### WHAT NEEDS TO BE DONE
Your task is to count the lines of the records that contain "linejoin". Answer with the number and nothing else.
__________________________________________________
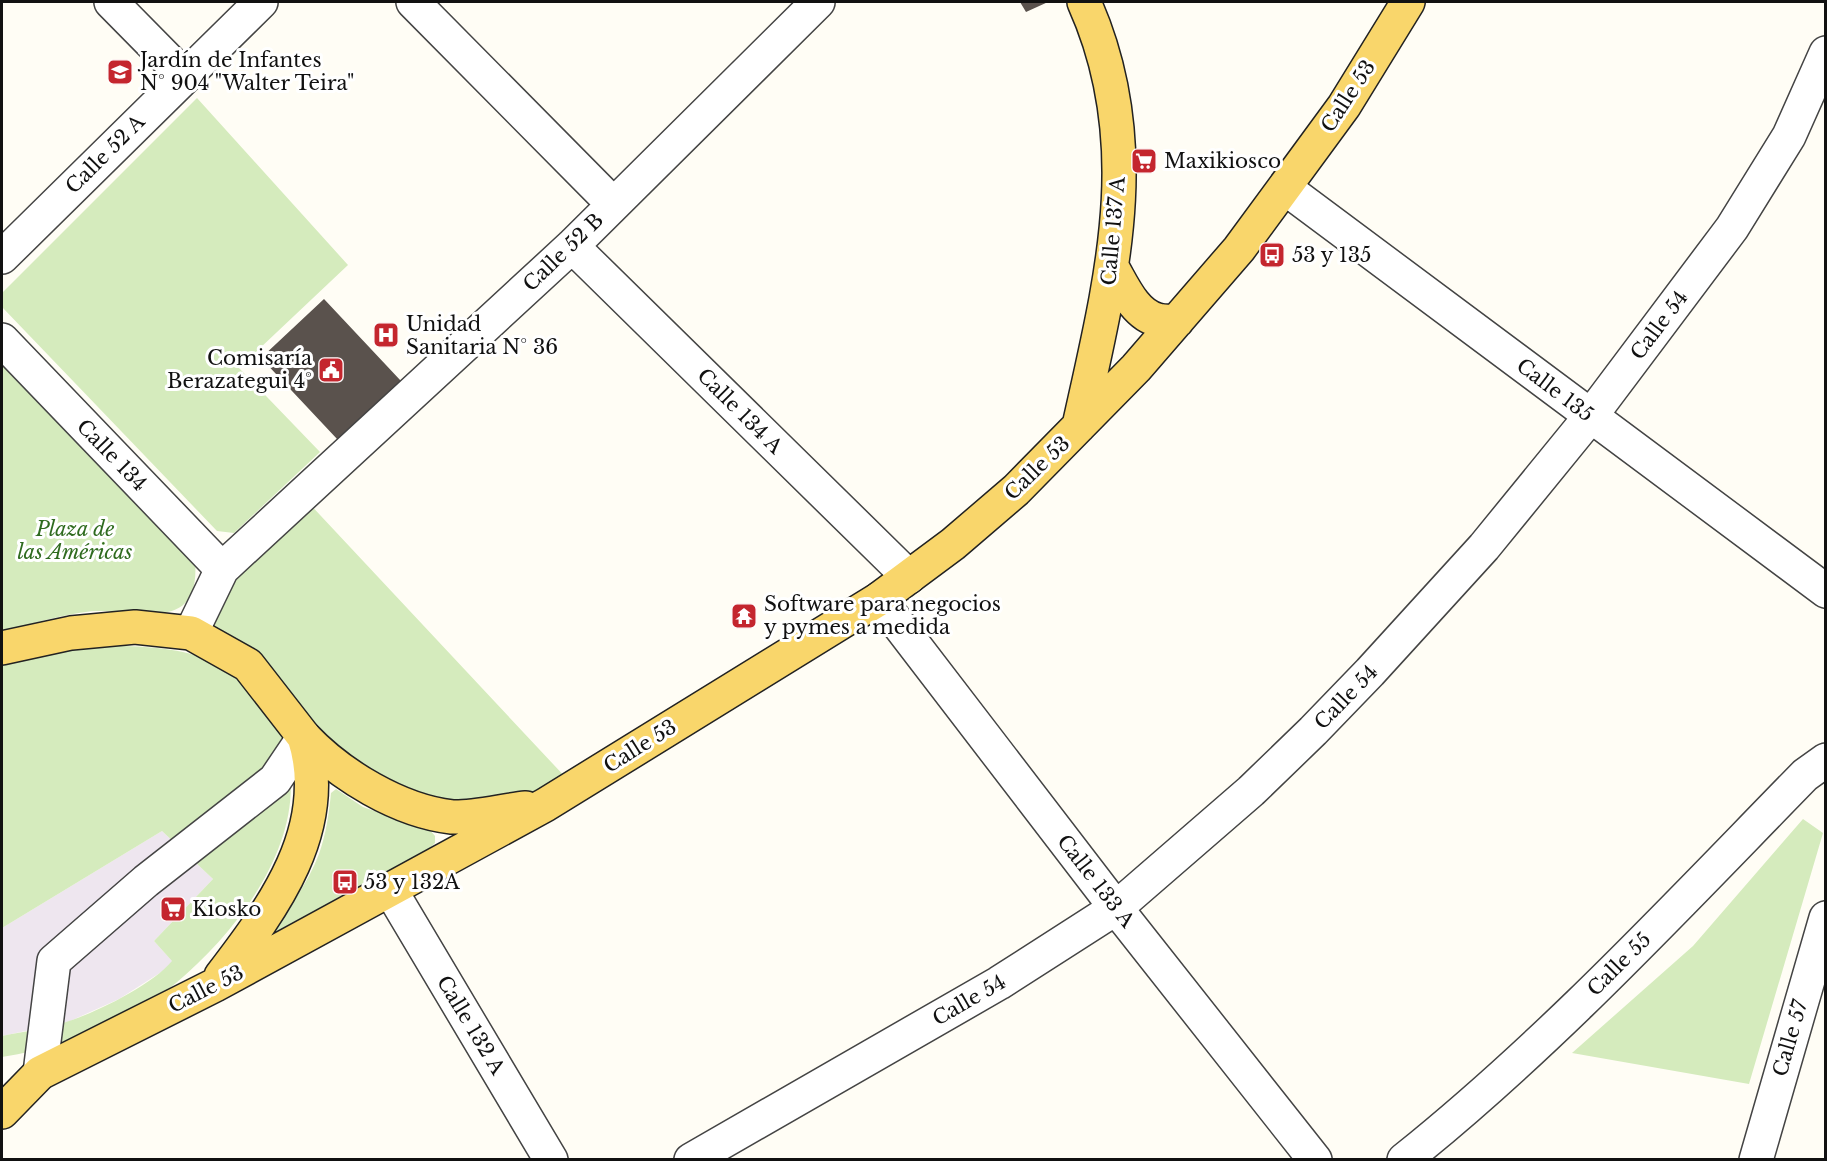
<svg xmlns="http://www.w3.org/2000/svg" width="1827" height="1161" viewBox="0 0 1827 1161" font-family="'Libre Baskerville',serif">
	<rect width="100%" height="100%" fill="#fffdf5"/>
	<!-- industrial -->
	<path fill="#eee6ef" d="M162 831 213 879 154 941 173 962 166 969 119 999 68 1022 2 1036V928Z"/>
	<!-- green -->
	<path fill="#d5ebbd" d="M197 98 348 265 239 368 320 452 234 533 217 531 2 307 3 292Z
		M2 360 195 560C201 633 143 610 96 611 71 612 27 625 2 632Z
		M306 500 568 780 523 798 469 811 364 776 200 629 228 571Z
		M105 645C140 647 175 646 208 660 238 674 264 698 278 728 322 822 245 925 176 983 168 990 158 995 149 1001 104 1029 54 1049 2 1057V1036C24 1031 48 1029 69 1021 99 1011 152 985 172 961L154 941 213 879 162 831 2 928V665L33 654Z
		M336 789 363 807 430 830 435 836V843L429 849 270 935C288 910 308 883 319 854 326 834 329 814 331 793Z
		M1803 819 1823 833 1749 1084 1572 1053 1693 946Z"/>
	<!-- building -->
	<path fill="#5a524d" d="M1020 2H1048L1026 12Z
		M324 299 401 381 338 440 261 358Z"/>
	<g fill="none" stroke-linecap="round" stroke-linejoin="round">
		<!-- minor casing -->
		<g stroke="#444" stroke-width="36">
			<path id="minor" d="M111 2 184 76
				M413 2 613 204
				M1285 188 1826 591
				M572 246 909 577
				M2 257 261 2
				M2 340 222 569
				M879 599 1116 908 1315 1160
				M191 633 222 569 572 246 818 2
				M391 891 551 1160
				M40 1073 54 961 146 881 275 780 304 737
				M691 1160 999 983 1116 908 1251 791 1313 731 1370 672 1484 547 1590 417 1732 228 1789 136 1826 53
				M1404 1160C1549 1044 1675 908 1805 775L1826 760
				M1756 1160 1826 918"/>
		</g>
		<!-- major casing -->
		<g stroke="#222" stroke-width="36">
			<path id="major" d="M1112 267C1123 286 1135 315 1158 320 1164 322 1171 321 1177 321
				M1079 426C1111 281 1148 144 1084 2
				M2 648 71 633 135 627 191 633 248 665 304 737C333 828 273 908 221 976
				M304 737C340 775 399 811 452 817 472 818 505 810 526 808
				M2 1112 40 1073 215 985 545 805 879 599 953 544 1016 490 1136 368 1239 249 1344 106 1408 2"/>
		</g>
		<!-- minor -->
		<use href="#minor" stroke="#fff" stroke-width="33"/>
		<!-- major -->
		<use href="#major" stroke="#f9d66b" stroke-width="33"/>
	</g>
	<!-- icons -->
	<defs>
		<g id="school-square" transform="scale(1.35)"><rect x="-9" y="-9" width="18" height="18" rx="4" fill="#c4262e" stroke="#fff"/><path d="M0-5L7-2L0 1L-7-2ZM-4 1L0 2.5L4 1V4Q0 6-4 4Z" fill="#fff"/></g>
		<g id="supermarket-square" transform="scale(1.35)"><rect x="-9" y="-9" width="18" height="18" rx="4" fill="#c4262e" stroke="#fff"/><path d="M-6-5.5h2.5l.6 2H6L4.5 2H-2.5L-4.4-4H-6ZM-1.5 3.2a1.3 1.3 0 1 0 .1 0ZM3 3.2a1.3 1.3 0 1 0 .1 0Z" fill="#fff"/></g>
		<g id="bus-square" transform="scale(1.35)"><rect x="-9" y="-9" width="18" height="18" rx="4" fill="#c4262e" stroke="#fff"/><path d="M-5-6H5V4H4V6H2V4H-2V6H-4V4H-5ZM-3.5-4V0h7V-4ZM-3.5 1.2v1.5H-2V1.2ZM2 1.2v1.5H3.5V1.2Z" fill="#fff"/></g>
		<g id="hospital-square" transform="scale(1.35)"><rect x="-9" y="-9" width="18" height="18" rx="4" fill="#c4262e" stroke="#fff"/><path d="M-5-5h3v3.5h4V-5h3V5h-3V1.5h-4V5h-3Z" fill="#fff"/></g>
		<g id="civic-square" transform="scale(1.35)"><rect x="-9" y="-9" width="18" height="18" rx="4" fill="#c4262e" stroke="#fff"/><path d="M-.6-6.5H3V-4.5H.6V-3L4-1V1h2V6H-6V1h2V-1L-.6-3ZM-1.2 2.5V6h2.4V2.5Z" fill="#fff"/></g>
		<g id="temple-square" transform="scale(1.35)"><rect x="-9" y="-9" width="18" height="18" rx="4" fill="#c4262e" stroke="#fff"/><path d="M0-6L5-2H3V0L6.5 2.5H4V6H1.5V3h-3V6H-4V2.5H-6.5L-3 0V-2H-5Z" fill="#fff"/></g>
	</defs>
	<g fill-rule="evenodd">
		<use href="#school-square" x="120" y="72"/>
		<use href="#supermarket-square" x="1144" y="161"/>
		<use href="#bus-square" x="1272" y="255"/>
		<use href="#hospital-square" x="386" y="335"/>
		<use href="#civic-square" x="331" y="370"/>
		<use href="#temple-square" x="744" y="616"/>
		<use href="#bus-square" x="345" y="882"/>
		<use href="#supermarket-square" x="173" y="909"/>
	</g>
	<g text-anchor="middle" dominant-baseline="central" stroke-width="6" stroke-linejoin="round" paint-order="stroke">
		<!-- poi labels -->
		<g font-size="20" fill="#111" stroke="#fff" text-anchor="start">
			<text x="140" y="60">Jardín de Infantes<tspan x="140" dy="23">N° 904 "Walter Teira"</tspan></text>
			<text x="1164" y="161">Maxikiosco</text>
			<text x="1292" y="255">53 y 135</text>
			<text x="406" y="324">Unidad<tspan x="406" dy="23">Sanitaria N° 36</tspan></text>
			<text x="312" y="358" text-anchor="end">Comisaría<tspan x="312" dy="23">Berazategui 4°</tspan></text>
			<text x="764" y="604">Software para negocios<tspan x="764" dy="23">y pymes a medida</tspan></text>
			<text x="364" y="882">53 y 132A</text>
			<text x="192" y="909">Kiosko</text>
		</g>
		<!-- street labels -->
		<g font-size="20" fill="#111" stroke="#fff">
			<text transform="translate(1348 96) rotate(-57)">Calle 53</text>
			<text transform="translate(105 154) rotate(-45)">Calle 52 A</text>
			<text transform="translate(1113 231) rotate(-85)">Calle 137 A</text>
			<text transform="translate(563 252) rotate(-44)">Calle 52 B</text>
			<text transform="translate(1659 325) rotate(-53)">Calle 54</text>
			<text transform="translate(1555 390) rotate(37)">Calle 135</text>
			<text transform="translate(740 411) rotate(45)">Calle 134 A</text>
			<text transform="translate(112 455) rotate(46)">Calle 134</text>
			<text transform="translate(1037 468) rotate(-44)">Calle 53</text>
			<text transform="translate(1346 697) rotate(-46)">Calle 54</text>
			<text transform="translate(640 746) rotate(-32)">Calle 53</text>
			<text transform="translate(1096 881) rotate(52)">Calle 133 A</text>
			<text transform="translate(1619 964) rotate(-45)">Calle 55</text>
			<text transform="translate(206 989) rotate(-27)">Calle 53</text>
			<text transform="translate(969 1000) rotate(-30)">Calle 54</text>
			<text transform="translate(471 1025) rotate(59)">Calle 132 A</text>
			<text transform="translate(1790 1038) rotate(-74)">Calle 57</text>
		</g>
		<!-- park labels -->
		<g font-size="20" font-style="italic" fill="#2f6b1f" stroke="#fff">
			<text x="75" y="529">Plaza de<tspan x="75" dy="23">las Américas</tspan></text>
		</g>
	</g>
	<!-- border -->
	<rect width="1827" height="1161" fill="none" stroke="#111111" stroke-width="6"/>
</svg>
__________________________________________________
### ANSWER TO THIS TASK
2